Silva E, Cleland C L, Gebhart G F
Department of Pharmacology, University of Iowa, Iowa City 52242, USA.
Exp Brain Res. 1997 Dec;117(3):379-88. doi: 10.1007/s002210050232.
N-methyl-d-aspartate (NMDA) receptors, which are widely distributed throughout the central nervous system, appear to play a critical role in several types of plasticity and long-term potentiation. In the pain system, increased sensitivity to somatosensory stimuli, known as hyperalgesia and allodynia, can arise from tissue damage or excessive C-fiber nociceptor activation. Previously, NMDA, non-NMDA ionotropic, and metabotropic glutamate receptors have been proposed to contribute to the sustained hyperalgesia following tissue injury or nociceptor activation. Although non-NMDA receptors appear to mediate both hyperalgesia and normal (nonhyperalgesic) responses and behavior, NMDA receptors have been reported to participate only in hyperalgesic responses. In contrast, other studies have implicated NMDA receptors in both hyperalgesic and normal responses. The aim of this study was to critically compare the effects of the glutamate receptor antagonists ketamine and 2-amino-5-phosphonovaleric acid (APV; NMDA receptor antagonists), 6,7-dinitroquinoxaline-2,3-dione (DNQX; non-NMDA ionotropic receptor antagonist), and 2-amino-3-phosphonopropionic acid (AP3; metabotropic receptor antagonist) on intra-articular mustard oil-induced facilitation of flexion withdrawal reflexes in spinalized rats. Our results showed that, as expected from previous studies, ketamine, APV, and DNQX dose-dependently inhibited the flexion withdrawal reflex evoked by C-fiber electrical stimulation of the sciatic nerve. Surprisingly, however, ketamine, APV, and DNQX also inhibited flexion withdrawal reflexes in normal (nonhyperalgesic) rats with similar ED50s. In contrast, AP3 had no effect in either hyperalgesic or normal rats. These results demonstrate that NMDA and non-NMDA ionotropic, but not metabotropic, glutamate receptors contribute without preference to both facilitated and normal flexion withdrawal reflexes evoked by high-intensity electrical stimulation in the spinalized rat. Thus, the apparent preference of NMDA receptors for hyperalgesic states seen in some previous studies on nociception, as well as in other model systems, may have arisen from differences in experimental paradigm, such as the intensity of sensory stimulation or excitability of the spinal cord, coupled with the voltage dependency of the NMDA conductance.

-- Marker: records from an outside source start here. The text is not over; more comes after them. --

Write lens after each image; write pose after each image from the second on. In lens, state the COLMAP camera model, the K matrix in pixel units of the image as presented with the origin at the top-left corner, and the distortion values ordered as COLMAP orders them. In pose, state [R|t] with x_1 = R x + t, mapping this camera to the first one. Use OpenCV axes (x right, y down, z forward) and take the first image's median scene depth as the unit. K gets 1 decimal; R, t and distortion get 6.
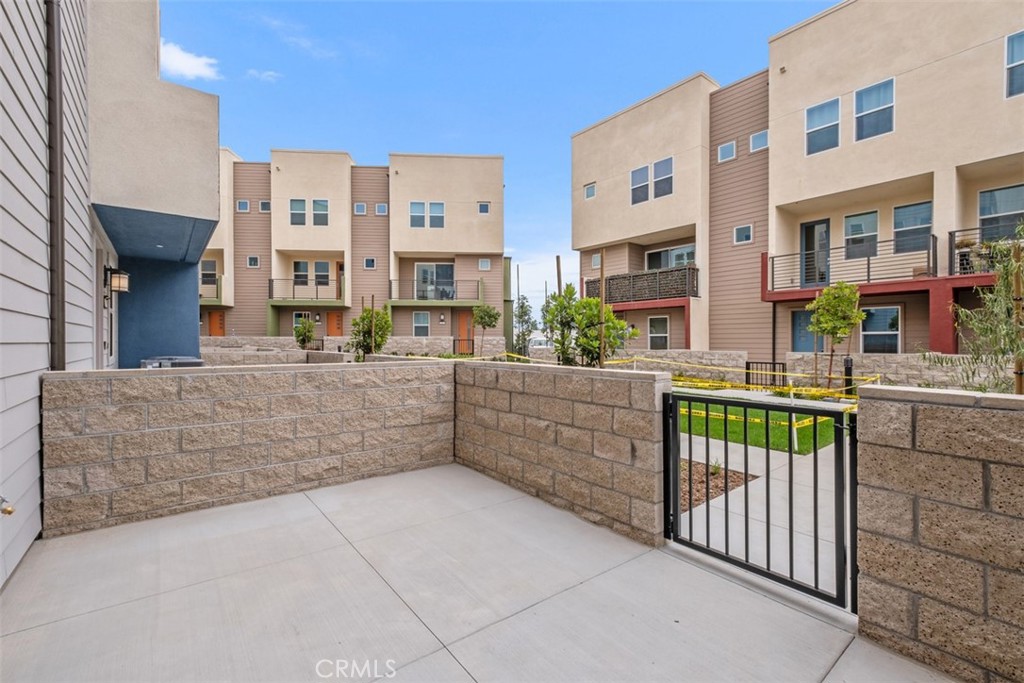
lens RADIAL K [[447.1, 0, 502.7], [0, 447.1, 346.6], [0, 0, 1]] dist [-0.005751, -0.000575]
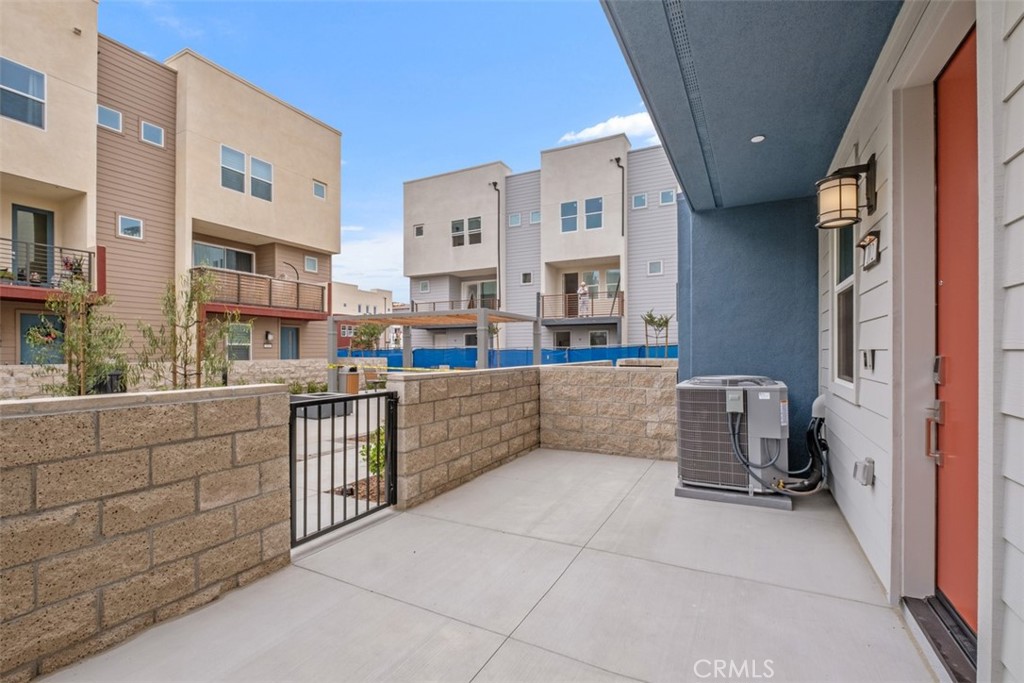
lens RADIAL K [[447.1, 0, 518.0], [0, 447.1, 347.8], [0, 0, 1]] dist [-0.005751, -0.000575]
pose [[-0.427726, 0.000328, 0.903909, -1.132729], [0.007434, 0.999967, 0.003155, -0.026468], [-0.903878, 0.008069, -0.427714, 1.464072]]
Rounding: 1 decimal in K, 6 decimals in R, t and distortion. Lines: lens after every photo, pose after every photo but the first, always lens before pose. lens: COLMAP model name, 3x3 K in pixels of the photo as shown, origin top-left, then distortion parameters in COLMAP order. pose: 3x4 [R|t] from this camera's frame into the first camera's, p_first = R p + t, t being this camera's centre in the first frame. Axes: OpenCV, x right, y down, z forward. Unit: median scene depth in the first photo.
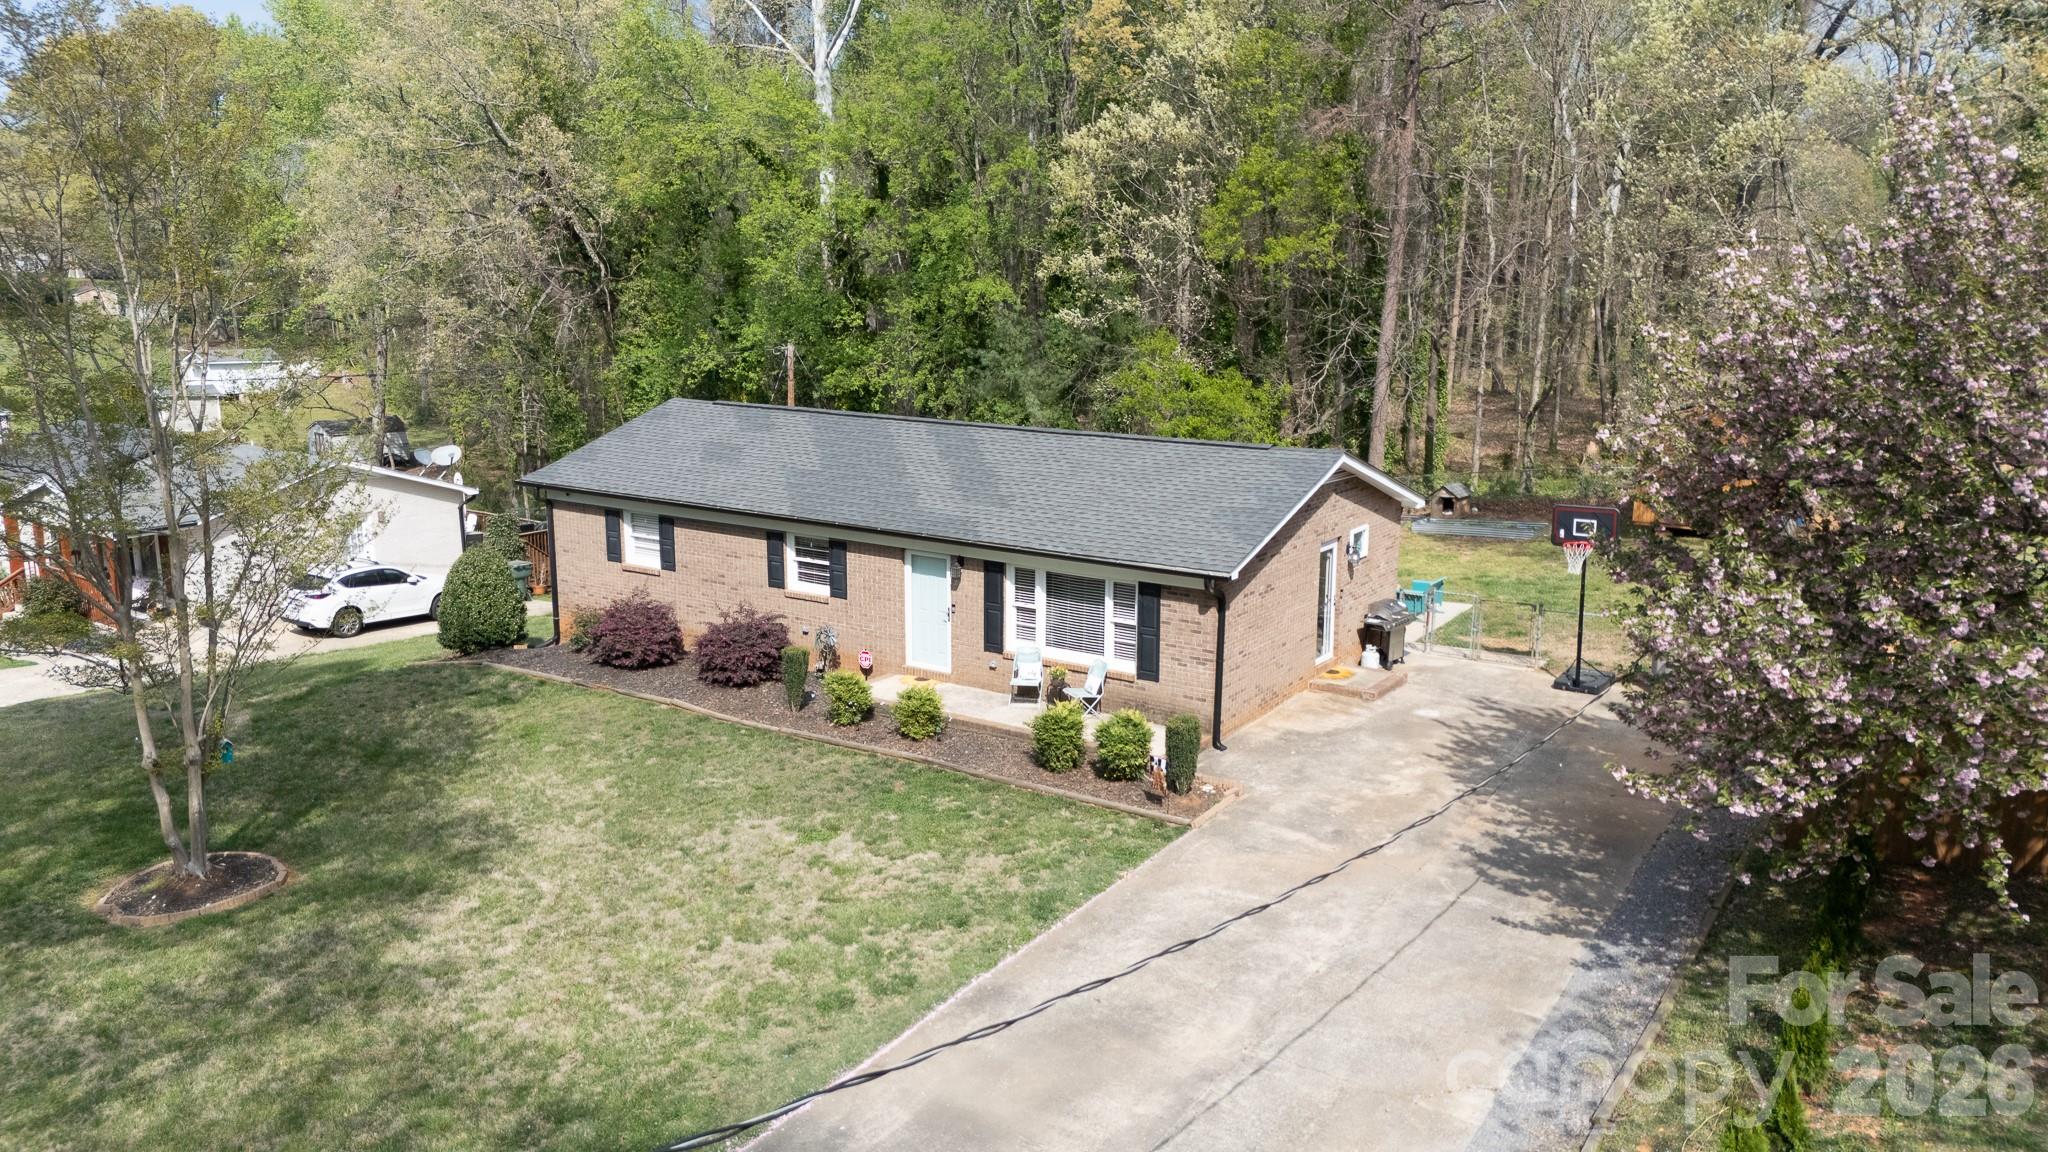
lens RADIAL K [[1482.8, 0, 1001.1], [0, 1482.8, 576.5], [0, 0, 1]] dist [0.226490, -0.447612]
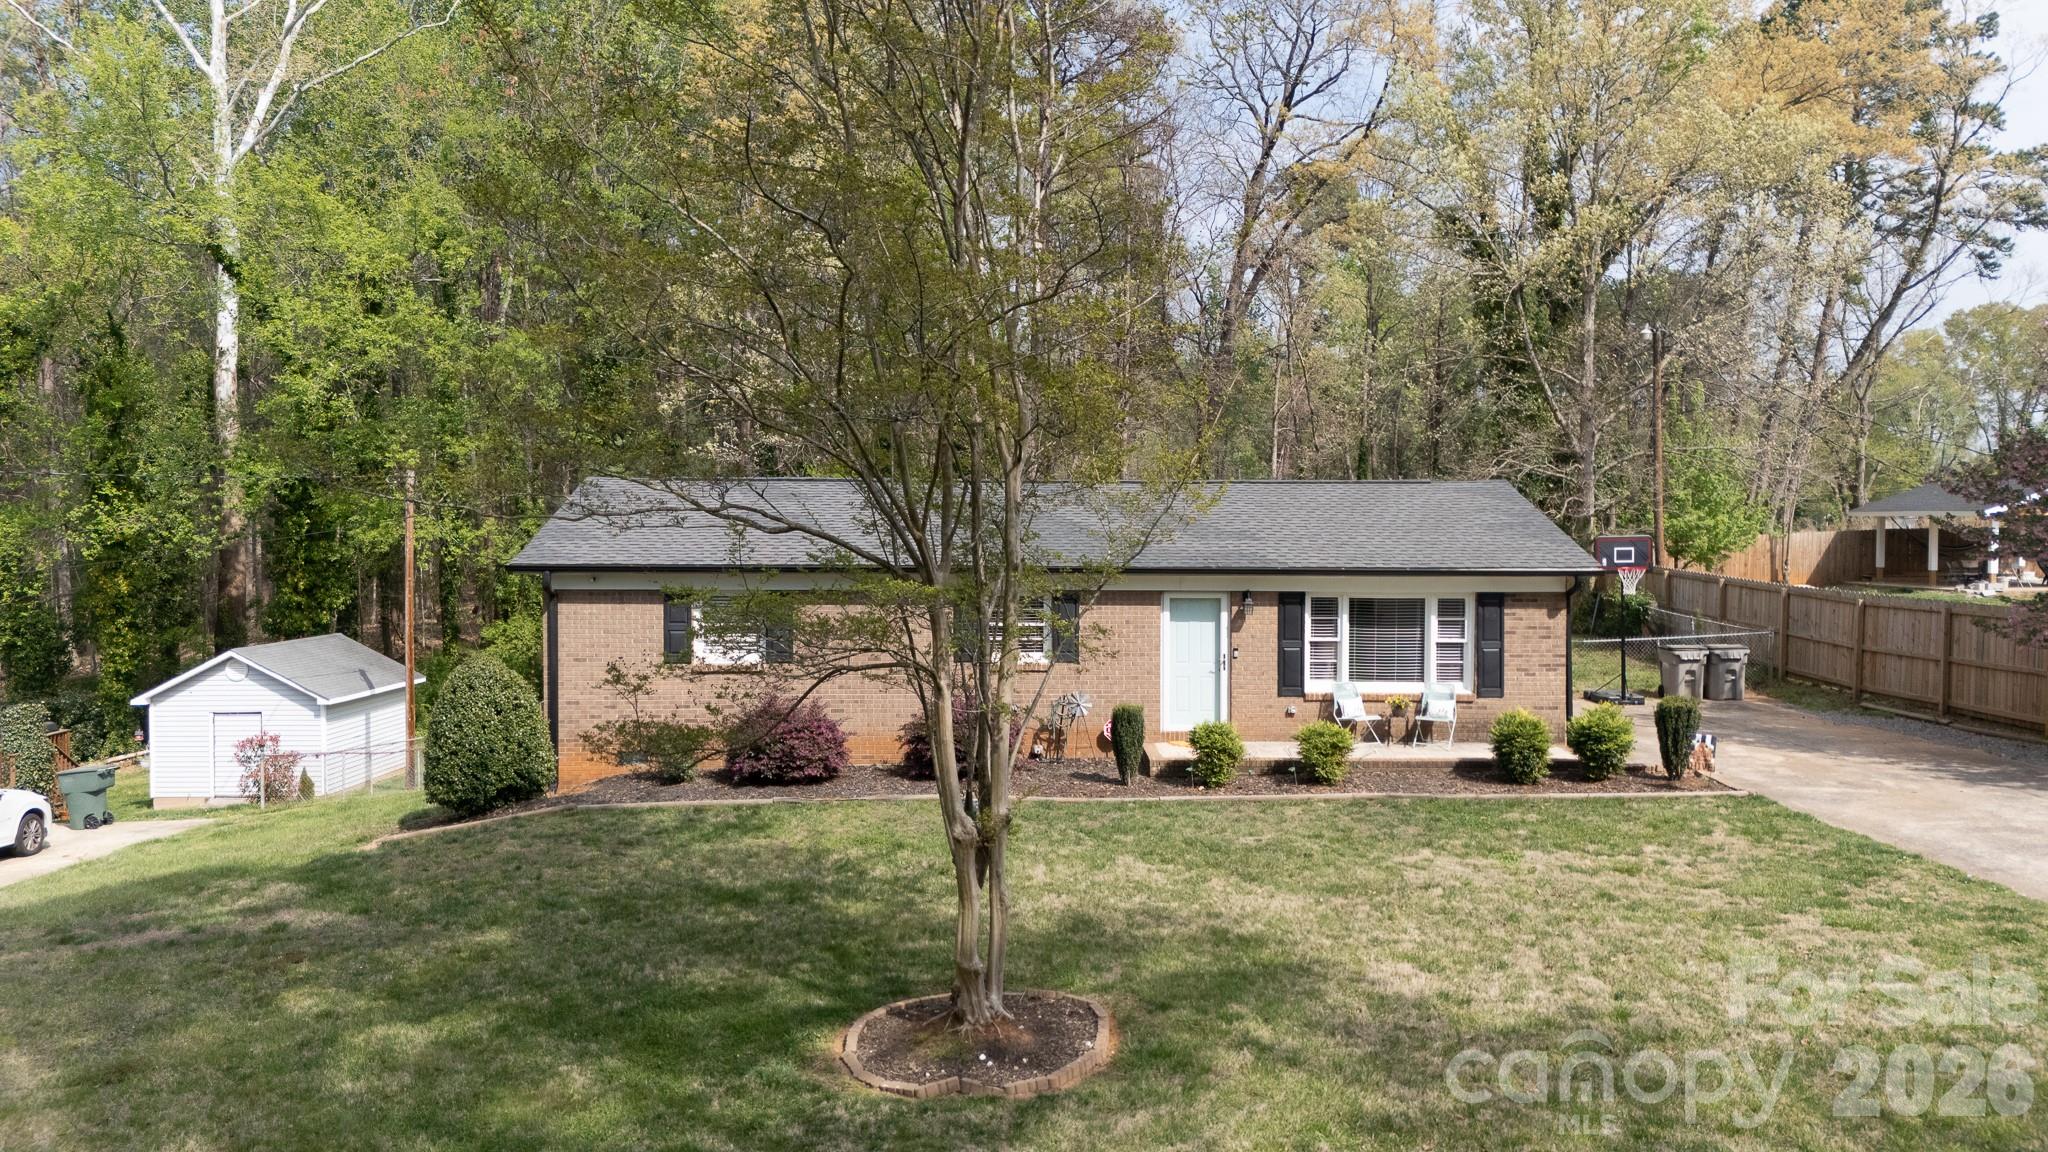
lens RADIAL K [[1508.0, 0, 996.3], [0, 1508.0, 571.0], [0, 0, 1]] dist [0.110879, -0.127250]
pose [[0.809700, -0.020096, 0.586500, -0.644462], [0.119577, 0.984096, -0.131364, 0.071652], [-0.574532, 0.176498, 0.799225, 0.351972]]
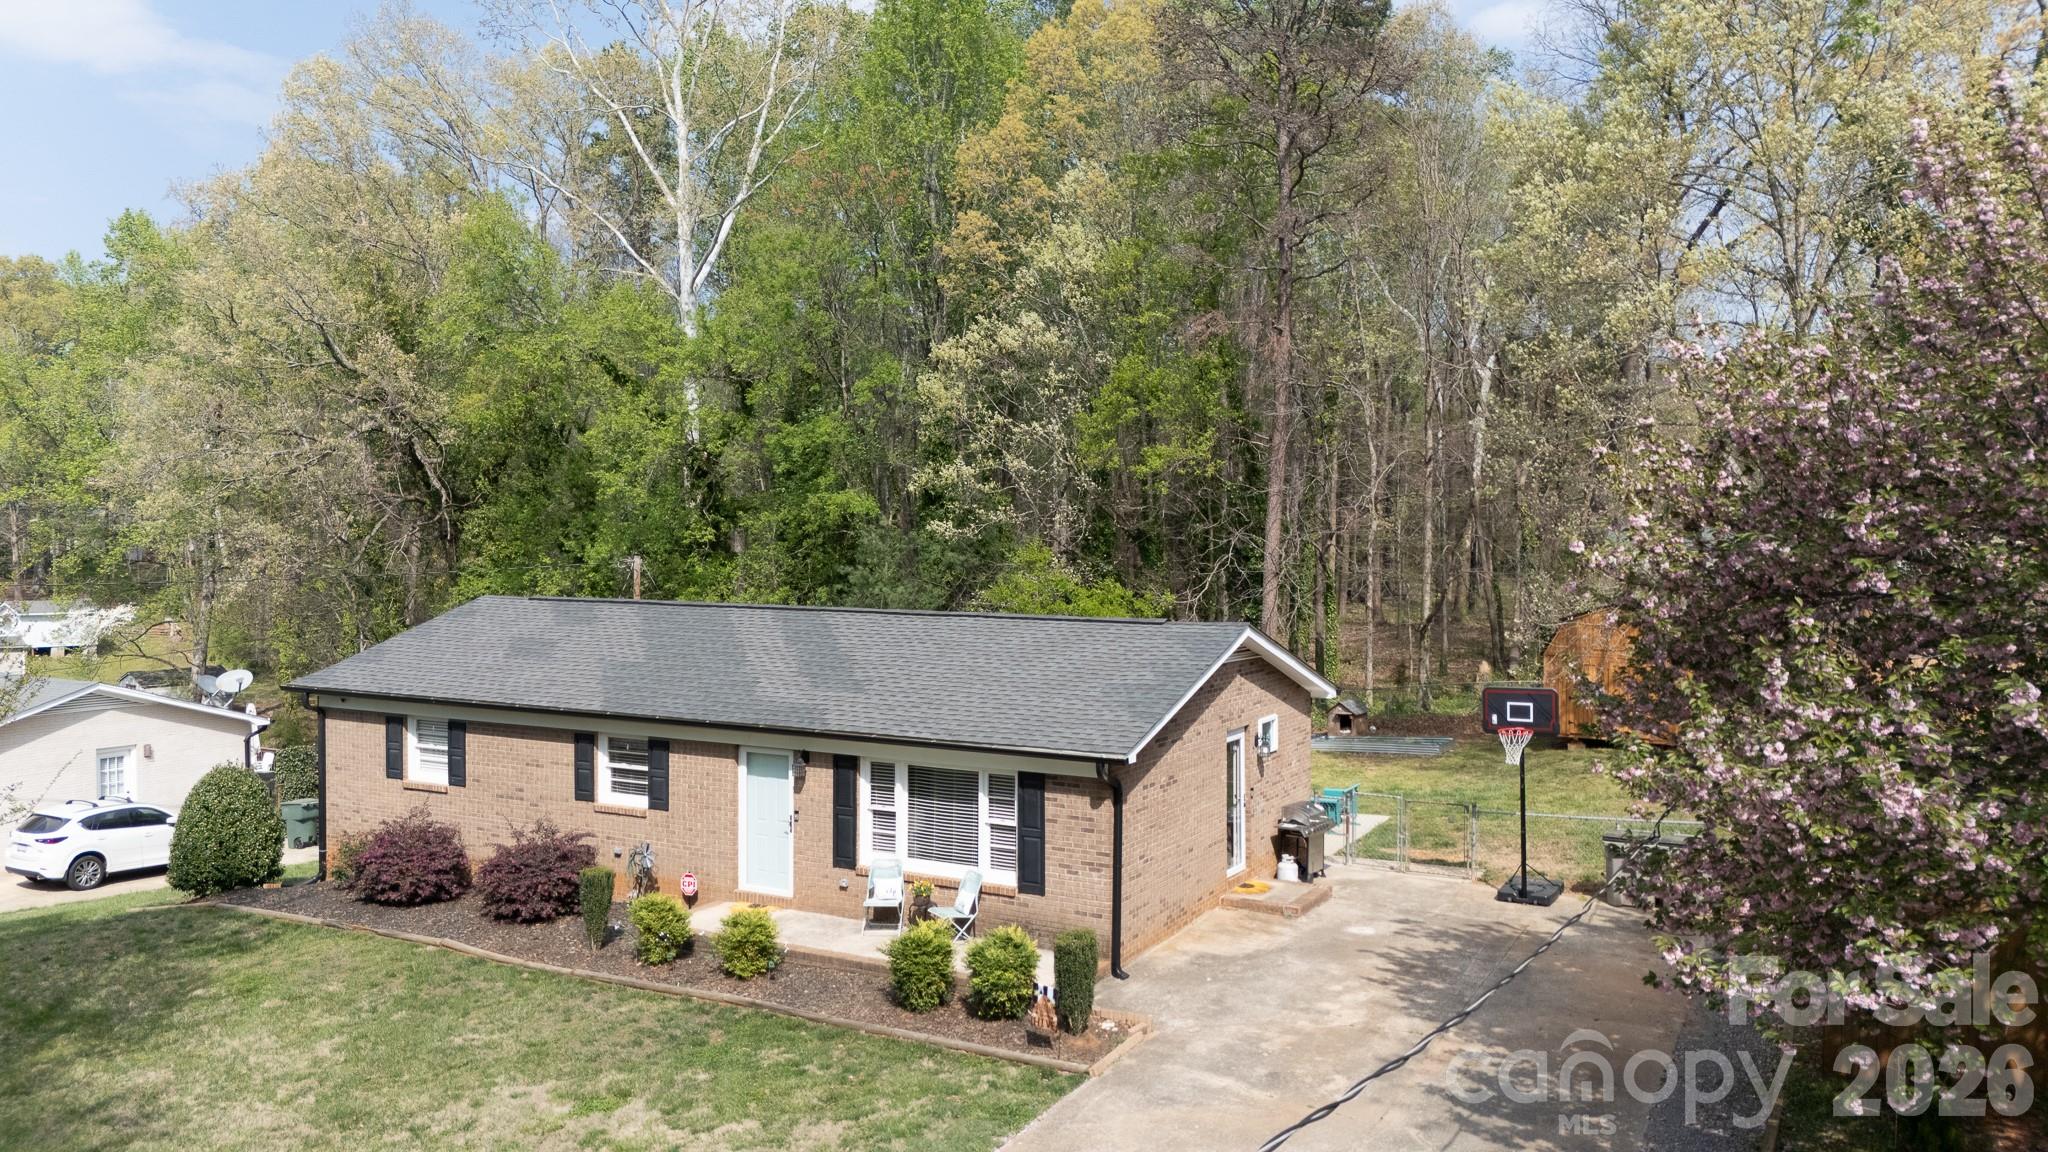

N-甲基-D-天冬氨酸(NMDA)受体广泛分布于中枢神经系统,似乎在多种类型的可塑性和长时程增强中发挥关键作用。在疼痛系统中,对躯体感觉刺激的敏感性增加,即痛觉过敏和异常性疼痛,可能源于组织损伤或C纤维伤害感受器的过度激活。此前,有人提出NMDA、非NMDA离子型和代谢型谷氨酸受体参与了组织损伤或伤害感受器激活后的持续性痛觉过敏。虽然非NMDA受体似乎介导了痛觉过敏和正常(非痛觉过敏)反应及行为,但据报道NMDA受体仅参与痛觉过敏反应。然而,其他研究表明NMDA受体与痛觉过敏和正常反应均有关。本研究的目的是严格比较谷氨酸受体拮抗剂氯胺酮和2-氨基-5-磷酸缬氨酸(APV;NMDA受体拮抗剂)、6,7-二硝基喹喔啉-2,3-二酮(DNQX;非NMDA离子型受体拮抗剂)以及2-氨基-3-磷酸丙酸(AP3;代谢型受体拮抗剂)对关节内注射芥子油诱导的脊髓大鼠屈肌反射增强的影响。我们的结果表明,正如先前研究所预期的那样,氯胺酮、APV和DNQX剂量依赖性地抑制了坐骨神经C纤维电刺激诱发的屈肌反射。然而,令人惊讶的是,氯胺酮、APV和DNQX也以相似的半数有效剂量(ED50)抑制正常(非痛觉过敏)大鼠的屈肌反射。相比之下,AP3对痛觉过敏或正常大鼠均无影响。这些结果表明,NMDA和非NMDA离子型谷氨酸受体而非代谢型谷氨酸受体,无偏好地参与了脊髓大鼠高强度电刺激诱发的屈肌反射增强和正常反射。因此,在先前一些关于伤害感受以及其他模型系统的研究中所观察到的NMDA受体对痛觉过敏状态的明显偏好,可能源于实验范式的差异,如感觉刺激的强度或脊髓的兴奋性,以及NMDA电导的电压依赖性。